There have been several bidders for these RSNs, and the Bloomberg article says there’s a new entrant into the bidding:
Minnesota Twins owner Jim Pohlad is joining Platinum Equity LLC and Liberty Media Corp.’s bidder group, according to two people with knowledge of the matter. Liberty, controlled by John Malone, owns baseball’s Atlanta Braves, while Platinum Chairman Tom Gores owns basketball’s Detroit Pistons.
Other bidders include Major League Baseball:
Sinclair Broadcast Group Inc., Apollo Global Management LLC and Major League Baseball also submitted offers, and consolidation among bidders is still a possibility, said the people, who asked not to be identified because the process is private.
According to the article, MLB is bidding because they want to help “protect smaller-market clubs like Minnesota,” which is likely why Pohlad is joining the effort.
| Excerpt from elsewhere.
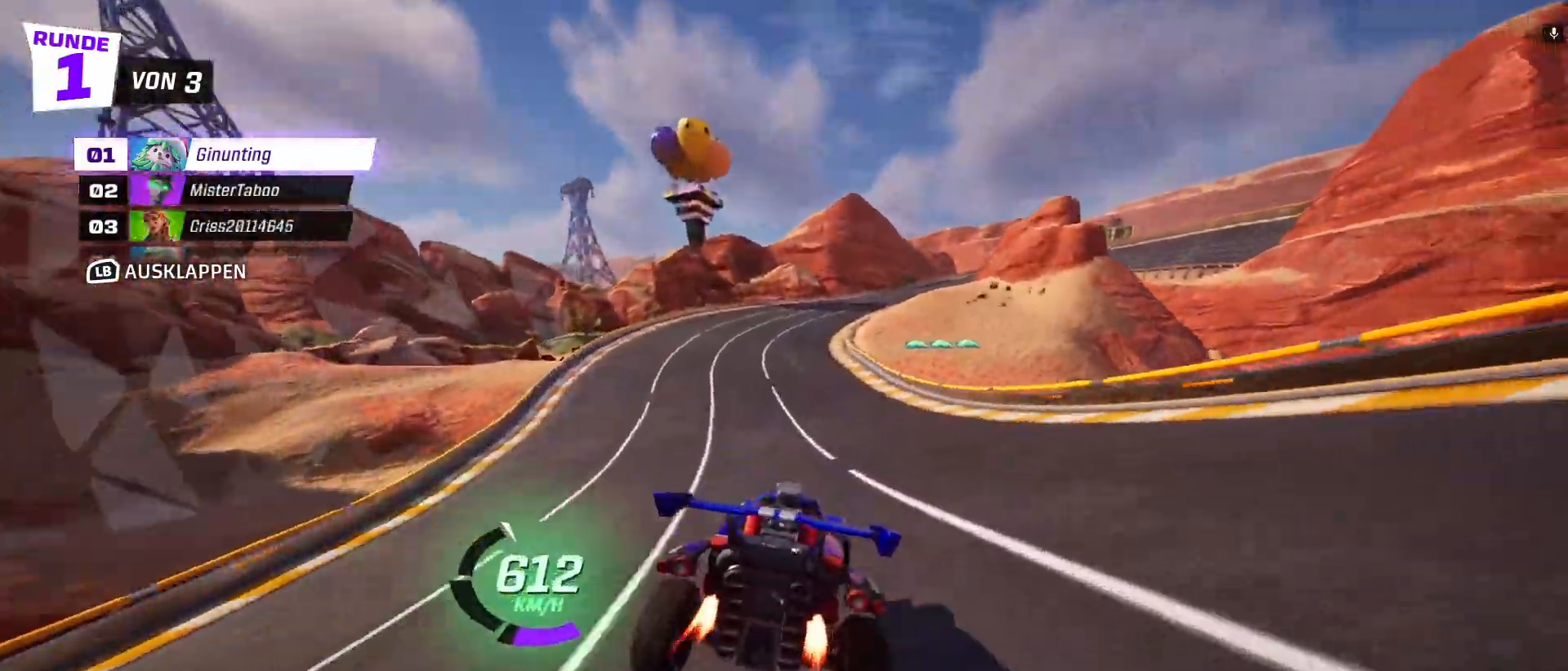
{"buttons": ["R2"], "left_stick": "center", "events": [[267, "left_stick", "center"]]}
Further:
MLB is backed by the Canada Pension Plan, but the league has been seeking a strategic partner who could ensure the networks get good distribution from cable operators, according to one person.
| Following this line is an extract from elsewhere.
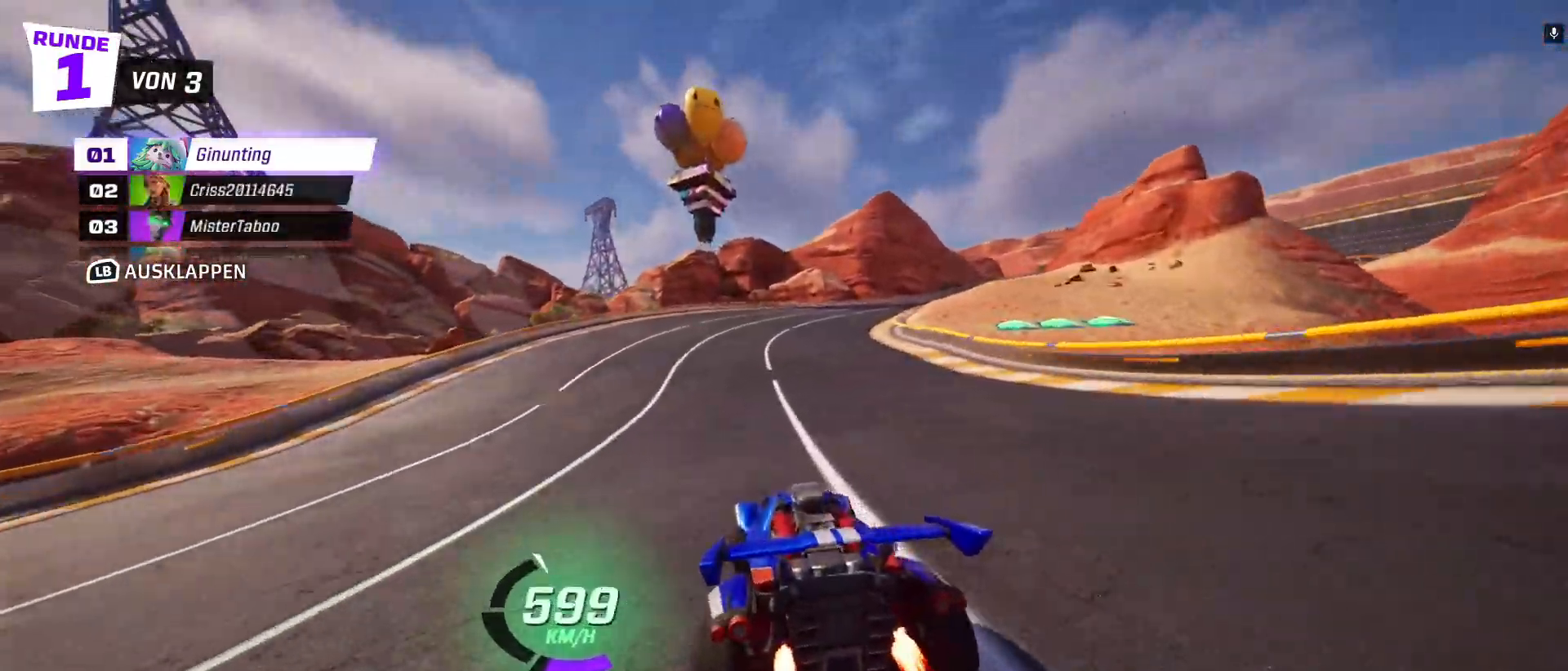
{"buttons": ["R2"], "left_stick": "down-right", "events": [[250, "left_stick", "down-right"], [317, "X", "down"], [433, "X", "up"]]}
“Strategic partner.” That’s almost the same language used to describe the Cubs’ proposed deal in this article last December and again in this article by Jordan Bastian at cubs.com last month, quoting Cubs President of Business Operations Crane Kenney:
“We have a really good sense of who our partner is,” Kenney said. “Our transaction is a little bit [complicated]. We’re involved in a multi-dimensional negotiation. It’s not just us and a partner. It’s us, our partner and multiple others, so there’s just some moving pieces. ... There might be other teams involved. Not local teams.”
Multiple reports in December indicated that the Sinclair Broadcast Group was the front-runner to partner with the Cubs on the venture, but Kenney would not address that aspect.
”We’re not talking about who the partner is,” he said.
Reading between the lines a bit here, it seems to me that the Cubs might be going in as that “strategic partner” with whoever winds up with the Fox RSNs. At the time Kenney made his statement, which was at the Cubs Convention in January, it appeared that Sinclair was the top candidate to acquire those Fox RSNs. That might no longer be the case, based on what’s in the Bloomberg article. That might further explain why Kenney said there are “other teams” involved, and “not local teams.”
This would make sense. All the other RSNs that carry baseball games have another sports team involved with them. Even the Yankees’ YES Network has a partner in the Brooklyn Nets. For the Cubs to be involved as a partner with a group that has other RSNs would, I think, be a good thing for the team.
It should be pointed out also that if MLB were involved, that could be a positive thing for streaming. It might be too much to wish for to have the regional blackouts lifted, but at the very least in-market streaming could be coordinated. Note that while there are 21 Fox RSNs involved in the proposed sale, six of them don’t carry baseball. The 15 MLB teams carried on a Fox RSN are the Angels, Braves, Brewers, Cardinals, Diamondbacks, Indians, Marlins, Padres, Rangers, Rays, Reds, Royals, Tigers, Twins and Yankees.
As always, we await further developments.